August 23
"An organization has two and only two functions - marketing and innovation." Peter Drucker.
Several ideas run through most of Drucker's writings:
- Decentralization and simplification. Drucker discounted the command and control model and asserted that companies work best when they are decentralized. According to Drucker, corporations tend to produce too many products, hire employees they don't need (when a better solution would be outsourcing), and expand into economic sectors that they should avoid.
- A profound skepticism of macroeconomic theory. Drucker contended that economists of all schools fail to explain significant aspects of modern economies.

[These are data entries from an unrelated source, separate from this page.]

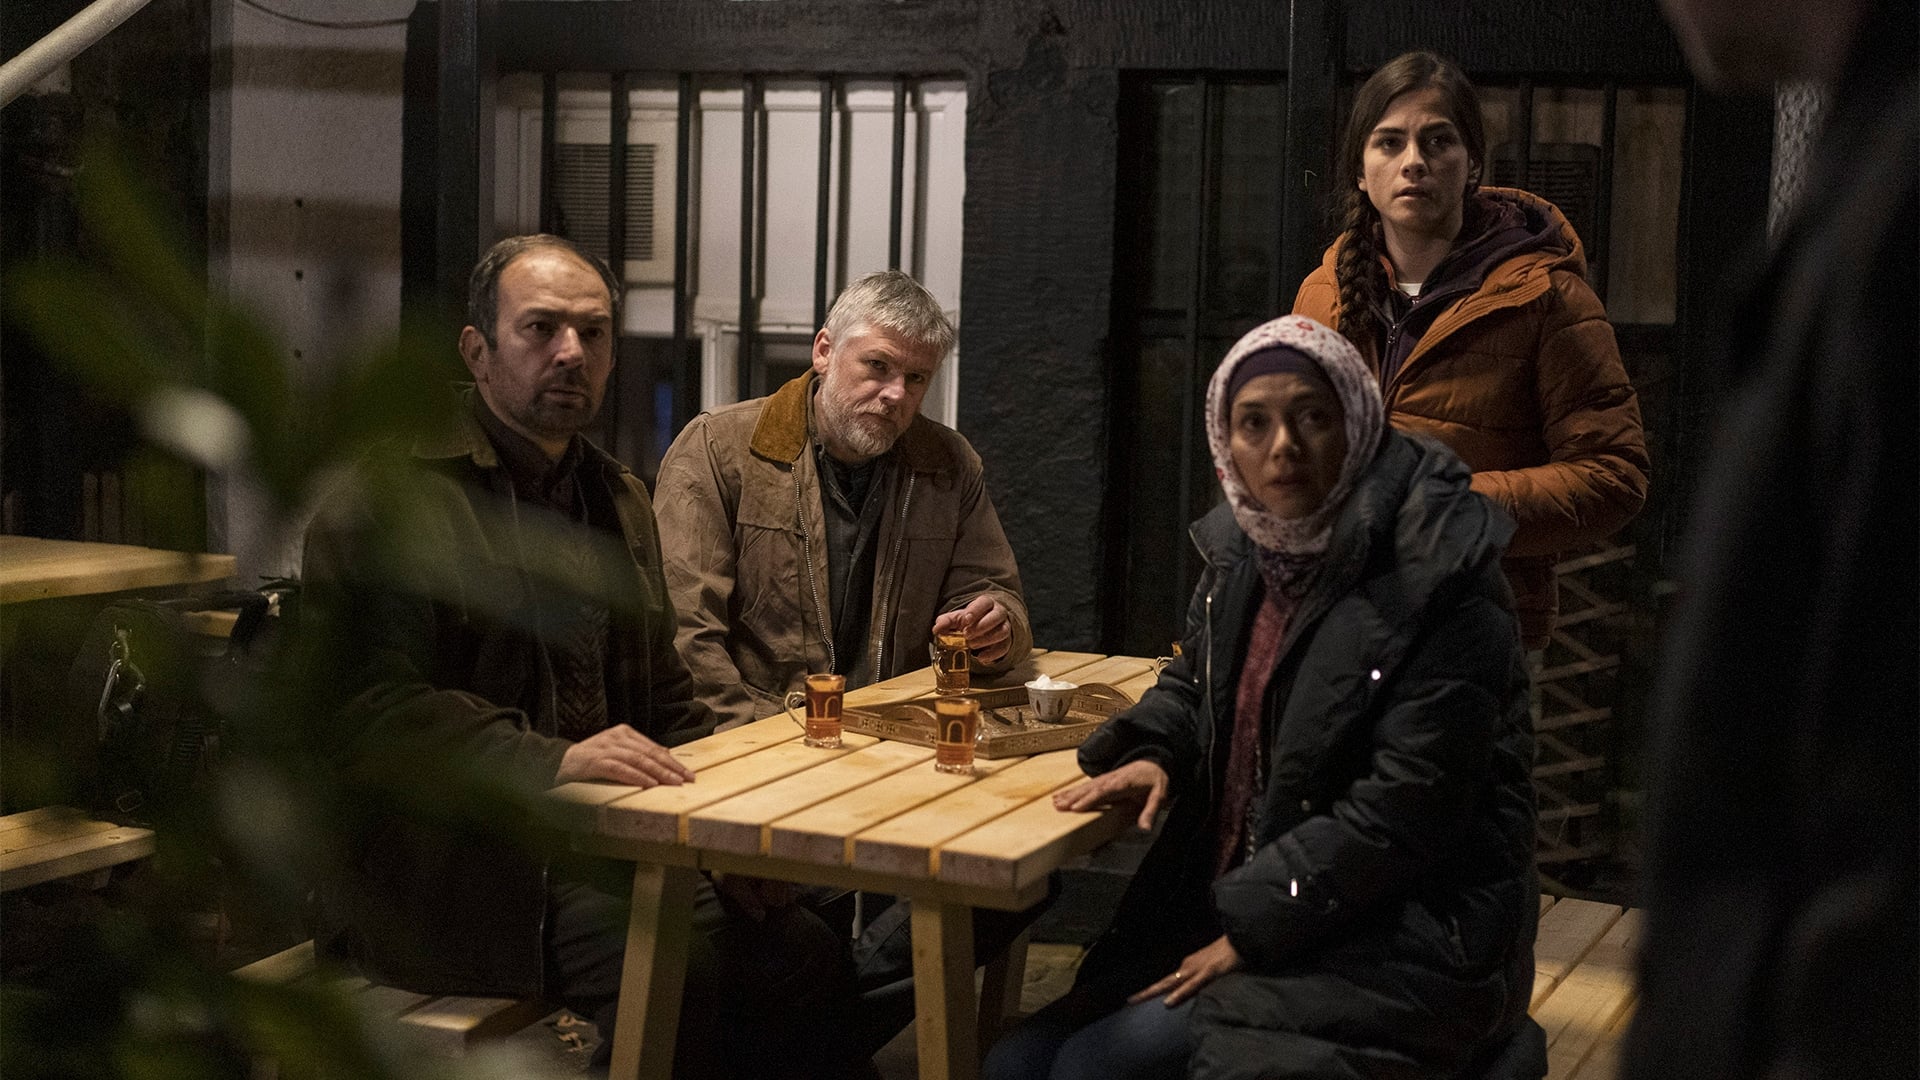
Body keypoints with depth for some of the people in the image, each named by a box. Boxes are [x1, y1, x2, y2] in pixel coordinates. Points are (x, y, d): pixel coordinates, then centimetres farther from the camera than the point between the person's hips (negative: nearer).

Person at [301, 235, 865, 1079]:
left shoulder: (620, 499, 20)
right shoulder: (391, 494, -4)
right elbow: (368, 705, -16)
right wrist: (550, 761, -29)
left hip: (603, 838, 7)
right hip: (448, 867, -7)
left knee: (806, 953, -16)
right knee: (674, 970, -29)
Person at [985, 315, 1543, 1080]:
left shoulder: (1432, 576, -15)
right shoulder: (1242, 548, 7)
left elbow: (1403, 811, -19)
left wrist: (1247, 932, -18)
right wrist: (1156, 754, 4)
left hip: (1400, 946, -7)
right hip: (1225, 904, 7)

- Respect of the worker. Drucker believed that employees are assets and not liabilities. He taught that knowledge workers are the essential ingredients of the modern economy.
- A belief in what he called "the sickness of government." Drucker made nonpartisan claims that government is often unable or unwilling to provide new services that people need or want, though he believed that this condition is not inherent to democracy.
- The need for "planned abandonment." Businesses and governments have a natural human tendency to cling to "yesterday's successes" rather than seeing when they are no longer useful.
- A belief that, taking action without thinking is the cause of every failure.[18]
- The need for community. Early in his career, Drucker predicted the "end of economic man" and advocated the creation of a "plant community" where individuals' social needs could be met. He later acknowledged that the plant community never materialized, and by the 1980s, suggested that volunteering in the non-profit sector was the key to fostering a healthy society where people found a sense of belonging and civic pride.
- The need to manage business by balancing a variety of needs and goals, rather than subordinating an institution to a single value.[19][20] This concept of management by objectives forms the keynote of his 1954 landmark "The Practice of Management".[21]
- A company's primary responsibility is to serve its customers. Profit is not the primary goal, but rather an essential condition for the company's continued existence.[22]